🤖 AI Summary
Under Industry 4.0, marginalized groups—such as ethnic minorities—face reskilling barriers due to inequitable access to high-quality educational resources.
Method: This study proposes gAI-PT4I4, a personalized education system featuring a novel multi-fidelity digital twin (DT) pedagogical model. It is the first to integrate Bloom’s taxonomy and the Kirkpatrick evaluation framework into a DT architecture. The system synergistically combines generative AI (large language models), zero-shot sentiment analysis (86% accuracy), retrieval-augmented generation (RAG), and finite-state machines to enable unlabeled, real-time learner state recognition, dynamic difficulty adaptation, and competency-driven knowledge delivery (targeting ≥80% task completion). Low-fidelity DTs and VR-based training further enhance accessibility.

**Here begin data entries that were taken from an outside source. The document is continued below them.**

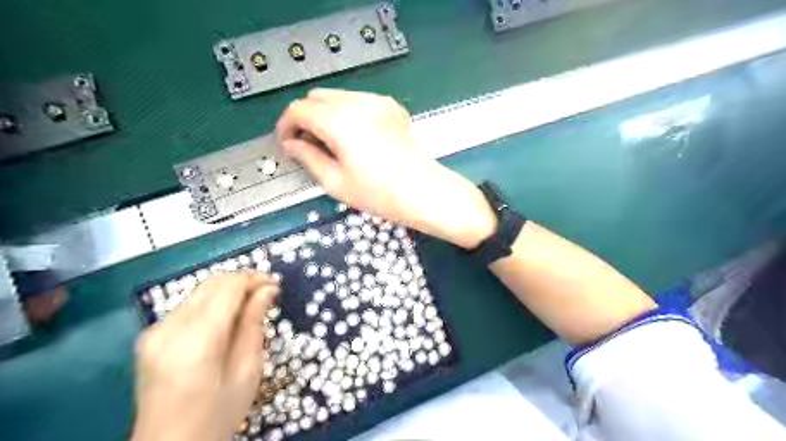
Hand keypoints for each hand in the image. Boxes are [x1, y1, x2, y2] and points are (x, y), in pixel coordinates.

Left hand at [129, 272, 275, 440]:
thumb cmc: (217, 414)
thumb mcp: (247, 370)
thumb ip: (253, 324)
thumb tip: (266, 290)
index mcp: (197, 339)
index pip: (227, 287)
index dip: (253, 279)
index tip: (274, 285)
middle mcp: (170, 328)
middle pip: (211, 284)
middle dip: (242, 281)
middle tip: (266, 292)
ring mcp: (155, 332)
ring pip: (199, 293)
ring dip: (227, 293)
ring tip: (249, 308)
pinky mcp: (150, 338)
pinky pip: (187, 308)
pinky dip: (211, 305)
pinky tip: (225, 322)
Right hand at [276, 88, 495, 248]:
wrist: (425, 192)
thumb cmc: (381, 194)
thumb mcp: (336, 182)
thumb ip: (308, 158)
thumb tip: (292, 145)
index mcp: (339, 121)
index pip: (298, 110)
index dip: (285, 126)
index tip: (286, 144)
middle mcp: (357, 104)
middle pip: (316, 98)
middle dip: (304, 118)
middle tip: (306, 145)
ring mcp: (377, 103)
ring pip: (337, 96)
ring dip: (324, 114)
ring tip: (329, 143)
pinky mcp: (391, 108)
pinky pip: (359, 101)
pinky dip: (347, 112)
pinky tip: (353, 137)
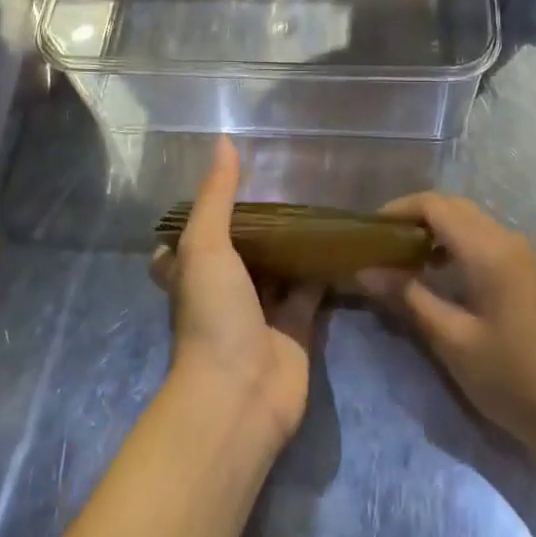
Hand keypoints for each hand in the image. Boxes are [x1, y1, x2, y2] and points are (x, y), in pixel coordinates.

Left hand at [155, 137, 323, 449]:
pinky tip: (344, 240)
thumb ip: (217, 195)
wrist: (240, 395)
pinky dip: (324, 269)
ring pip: (280, 266)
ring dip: (295, 242)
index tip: (228, 180)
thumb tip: (224, 141)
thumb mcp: (205, 245)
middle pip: (243, 249)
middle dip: (261, 223)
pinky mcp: (296, 328)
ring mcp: (261, 311)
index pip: (192, 236)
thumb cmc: (212, 315)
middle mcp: (225, 289)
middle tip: (289, 182)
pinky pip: (311, 289)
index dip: (205, 211)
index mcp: (194, 271)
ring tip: (320, 200)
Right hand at [356, 193, 535, 461]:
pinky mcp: (531, 276)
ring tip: (403, 263)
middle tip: (381, 245)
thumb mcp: (453, 341)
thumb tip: (366, 270)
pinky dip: (456, 248)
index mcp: (489, 249)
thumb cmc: (515, 379)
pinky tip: (441, 280)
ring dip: (436, 233)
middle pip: (453, 207)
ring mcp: (524, 257)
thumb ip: (409, 297)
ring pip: (470, 224)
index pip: (435, 205)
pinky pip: (485, 243)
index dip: (398, 209)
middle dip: (414, 218)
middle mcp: (507, 240)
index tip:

Results: A 22-participant pilot demonstrated >80% training accuracy and significantly reduced training duration, validating the system’s efficacy in equitable, adaptive upskilling.
📝 Abstract
The Fourth Industrial Revolution (4IR) technologies, such as cloud computing, machine learning, and AI, have improved productivity but introduced challenges in workforce training and reskilling. This is critical given existing workforce shortages, especially in marginalized communities like Underrepresented Minorities (URM), who often lack access to quality education. Addressing these challenges, this research presents gAI-PT4I4, a Generative AI-based Personalized Tutor for Industrial 4.0, designed to personalize 4IR experiential learning. gAI-PT4I4 employs sentiment analysis to assess student comprehension, leveraging generative AI and finite automaton to tailor learning experiences. The framework integrates low-fidelity Digital Twins for VR-based training, featuring an Interactive Tutor - a generative AI assistant providing real-time guidance via audio and text. It uses zero-shot sentiment analysis with LLMs and prompt engineering, achieving 86% accuracy in classifying student-teacher interactions as positive or negative. Additionally, retrieval-augmented generation (RAG) enables personalized learning content grounded in domain-specific knowledge. To adapt training dynamically, finite automaton structures exercises into states of increasing difficulty, requiring 80% task-performance accuracy for progression. Experimental evaluation with 22 volunteers showed improved accuracy exceeding 80%, reducing training time. Finally, this paper introduces a Multi-Fidelity Digital Twin model, aligning Digital Twin complexity with Bloom's Taxonomy and Kirkpatrick's model, providing a scalable educational framework.